“Kapan pulang?” tanyaku.
Dia hanya tersenyum.
Aku mengerdikan bahu, lalu kembali ke
duniaku.
Dé javu. Rasanya, aku
pernah mengalami hal ini. Memang pernah. Hanya saja, dulu waktu mengemasnya
secara sempurna dengan rasa berbeda; menyenangkan.
Aku meringis pahit dalam hati. Ada
perasaan yang selama ini tertidur, dan sekarang ingin melonjak keluar. Tentang
tanya yang mungkin punya makna tapi tak pernah punya jawaban. Sederhana.
Tentang aku yang terlalu naif melukai diriku sendiri, dengan bertahan bersama
cinta yang telah kadaluarsa dan memikul rindu sendirian.
“Aku mau pulang,”
Kini mataku hampir berlinang. Bukan
lagi karena aku kedinginan, tapi hujan seakan membasahi lagi kepingan luka-luka
lama yang belum mengering seutuhnya. Bahkan perihnya masih terasa sama.
“Iya. Sabar ya, belum reda,”
“Hujan kayak gini pasti lama,”
Bibirnya kembali hanya menyimpul
senyum. Ah, aku benci garis yang melengkung manis itu. Entahlah, punya daya
magis yang mampu melumpuhkan bara amarahku yang telah sampai di ujung lidah.
Akhirnya aku cuma menarik napas pasrah.
“Dingin?”
Aku mengangguk lemah.
Dia melepas jaket coklat yang membalut
hangat tubuhnya, kemudian melingkarkannya ke tubuhku. Lengannya terdiam
merengkuh aku yang menggigil. Aku memejamkan mata menikmati hangatnya yang
merasuk telak bahkan sampai ke sekujur tulang.

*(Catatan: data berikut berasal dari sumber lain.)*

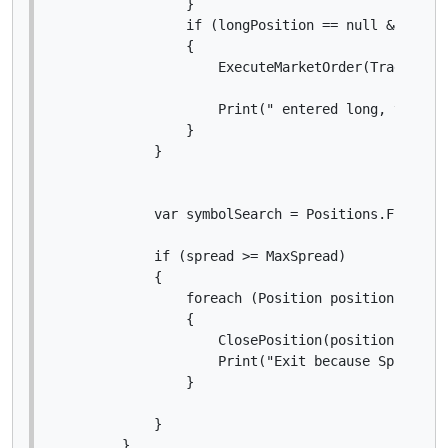
                }

                if (longPosition == null && sprea
                {

                    ExecuteMarketOrder(TradeType.
                    Print(" entered long, var spr
                }

            }

            var symbolSearch = Positions.FindAll(
            if (spread >= MaxSpread)

            {

                foreach (Position position in sym
                {

                    ClosePosition(position);

                    Print("Exit because Spread @ 
                }

            }

        }
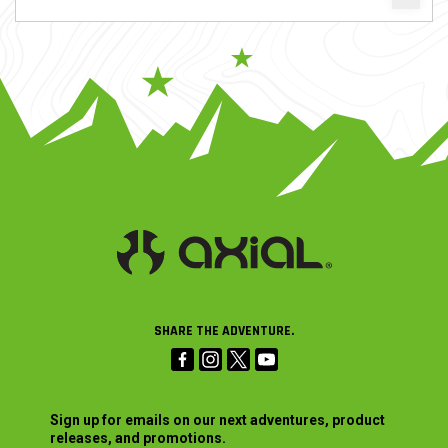
SHARE THE ADVENTURE.
Sign up for emails on our next adventures, product
releases, and promotions.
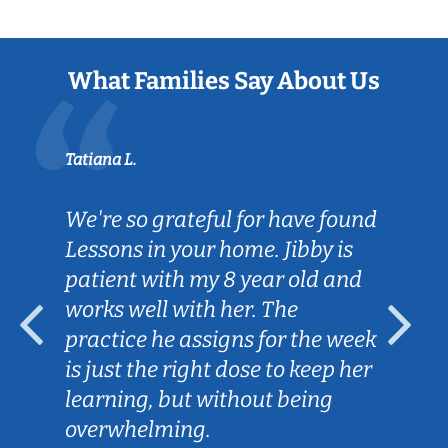
What Families Say About Us
Tatiana L.
We're so grateful for have found
Lessons in your home. Jibby is
patient with my 8 year old and
works well with her. The
practice he assigns for the week
is just the right dose to keep her
learning, but without being
overwhelming.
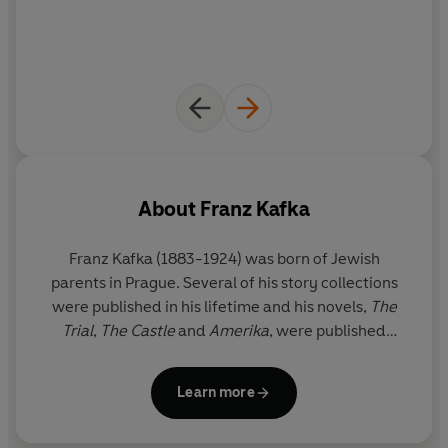
About
Franz Kafka
Franz Kafka (1883-1924) was born of Jewish
parents in Prague. Several of his story collections
were published in his lifetime and his novels,
The
Trial
,
The Castle
and
Amerika
, were published
posthumously by his editor Max Brod.
Learn more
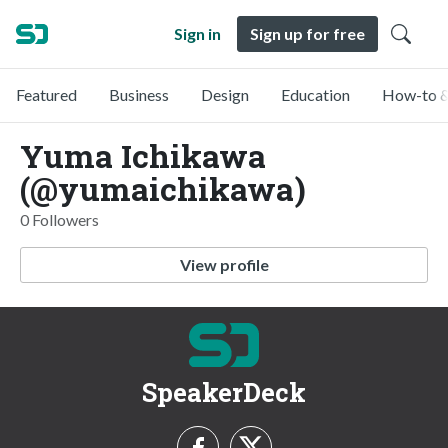
Sign in
Sign up for free
Featured
Business
Design
Education
How-to &
Yuma Ichikawa
(@yumaichikawa)
0 Followers
View profile
SpeakerDeck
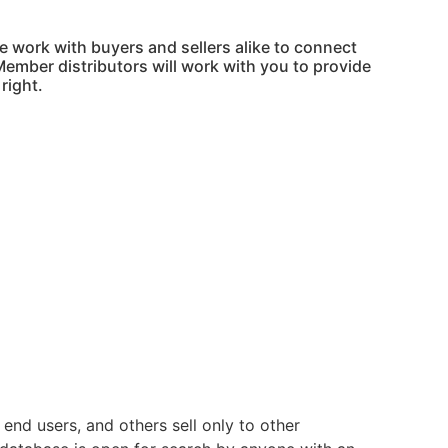
 work with buyers and sellers alike to connect
Member distributors will work with you to provide
right.
nd users, and others sell only to other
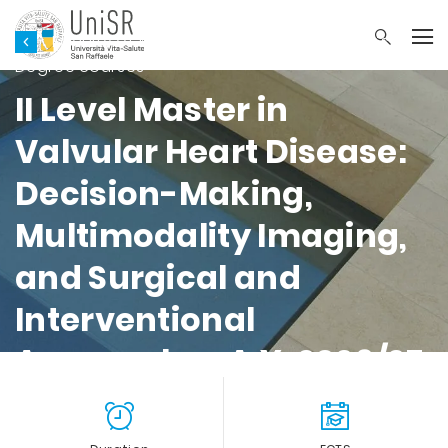
Faculty of Medicine and Surgery Master’s
Degree courses
II Level Master in
Valvular Heart Disease:
Decision-Making,
Multimodality Imaging,
and Surgical and
Interventional
Approaches A.Y. 2026/27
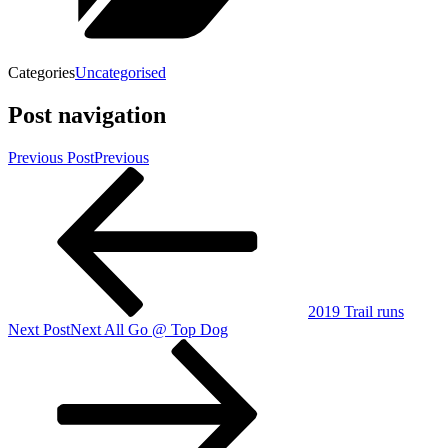
Categories
Uncategorised
Post navigation
Previous Post
Previous
2019 Trail runs
Next Post
Next
All Go @ Top Dog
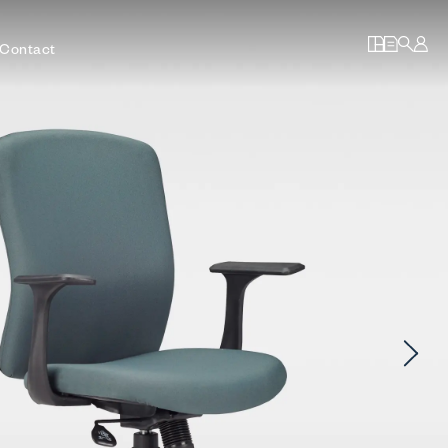
Contact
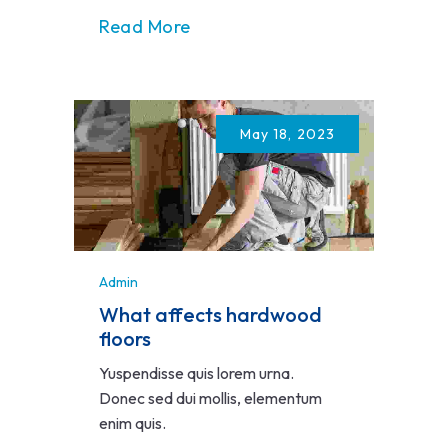
Read More
May 18, 2023
Admin
What affects hardwood
floors
Yuspendisse quis lorem urna.
Donec sed dui mollis, elementum
enim quis.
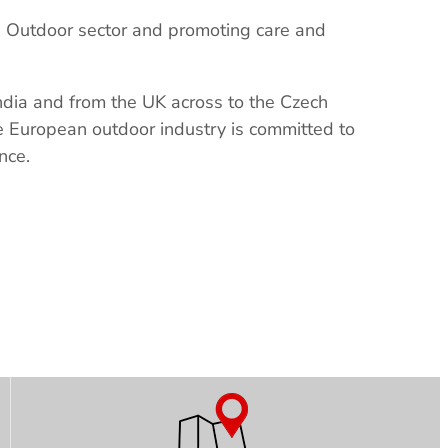
n Outdoor sector and promoting care and
India and from the UK across to the Czech
he European outdoor industry is committed to
nce.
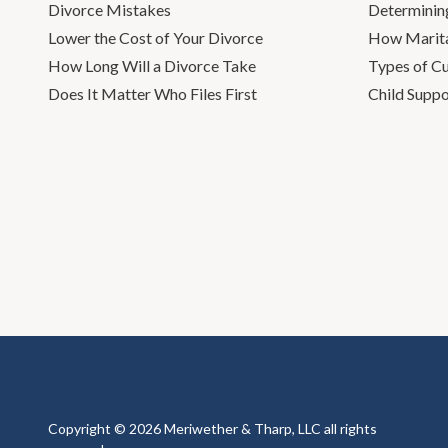
Divorce Mistakes
Determinin
Lower the Cost of Your Divorce
How Marita
How Long Will a Divorce Take
Types of C
Does It Matter Who Files First
Child Suppo
Copyright © 2026 Meriwether & Tharp, LLC all rights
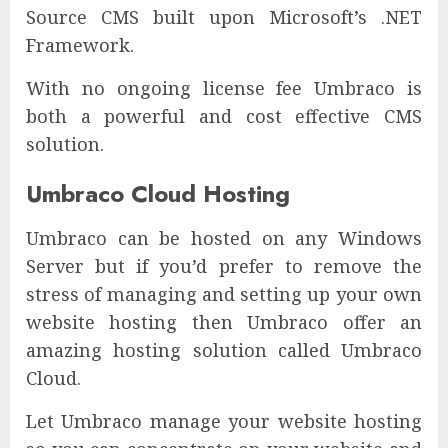
Source CMS built upon Microsoft’s .NET
Framework.
With no ongoing license fee Umbraco is
both a powerful and cost effective CMS
solution.
Umbraco Cloud Hosting
Umbraco can be hosted on any Windows
Server but if you’d prefer to remove the
stress of managing and setting up your own
website hosting then Umbraco offer an
amazing hosting solution called Umbraco
Cloud.
Let Umbraco manage your website hosting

Pipiku menghangat. Dua aliran air
bening mengalir dari kedua mataku tanpa aba-aba. Aku menyandarkan kepalaku di
bahunya.
Dia menoleh. “Kenapa?”
Dia lantas menyentuh lembut pipiku dan
menyeka butir-butir air mata yang terus mengalir.
Kenapa? Iya, kenapa. Terlalu banyak
‘kenapa’ yang ingin aku tahu untaian jawabannya. Kenapa ada aku dan kamu yang
berpisah ketika cinta masih meletup-letup indah?
“Kenapa…” kataku.
“Ya?”
“Kenapa aku yang ditinggal?”
Dia terdiam lama. Aku masih menatapnya
lurus-lurus.
Dia menarik napas panjang. Helaan
napasnya terdengar berat. “Semua ini, mudah buatmu?”
Aku menggeleng.
“Mungkin menurutmu aku jahat.
Menurutku, waktu yang jahat,”
Aku menunduk dalam-dalam. Matanya
menyiratkan luka, aku tak mampu menatapnya lagi. Jadi, bukan hanya aku yang
terluka?
Waktuku dan waktumu. Waktu kita memang
tak pernah melekat cocok. Apa kisah aku dan kamu tak diciptakan dengan akhir
yang manis? Atau waktu dan takdir menyimpannya untuk kejutan istimewa di masa
nanti?
“Jadi, siapa yang kamu pilih; aku? Dia?”
Nyatanya kamu terang-terang
memilihnya. Menyisakan bayanganmu untuk tinggal bersamaku. Sepi perlahan
mendekat dan ikut hadir dalam hariku yang mulai kelam menghitam. Kesepian?
Tidak. Aku kehilangan.
Dia menutup mulutnya rapat-rapat. Diam
seribu bahasa. Bahkan suara titik air yang menetes terdengar lebih jelas.
Rengkuhannya tambah erat, tapi bibirnya makin mengatup kuat.
Tak adakah jawaban untuk pertanyaan
ini?
Ah, sudahlah. Rinduku memuncak dan ini
jawaban yang sepadan. Langit, mari aku temani tangismu.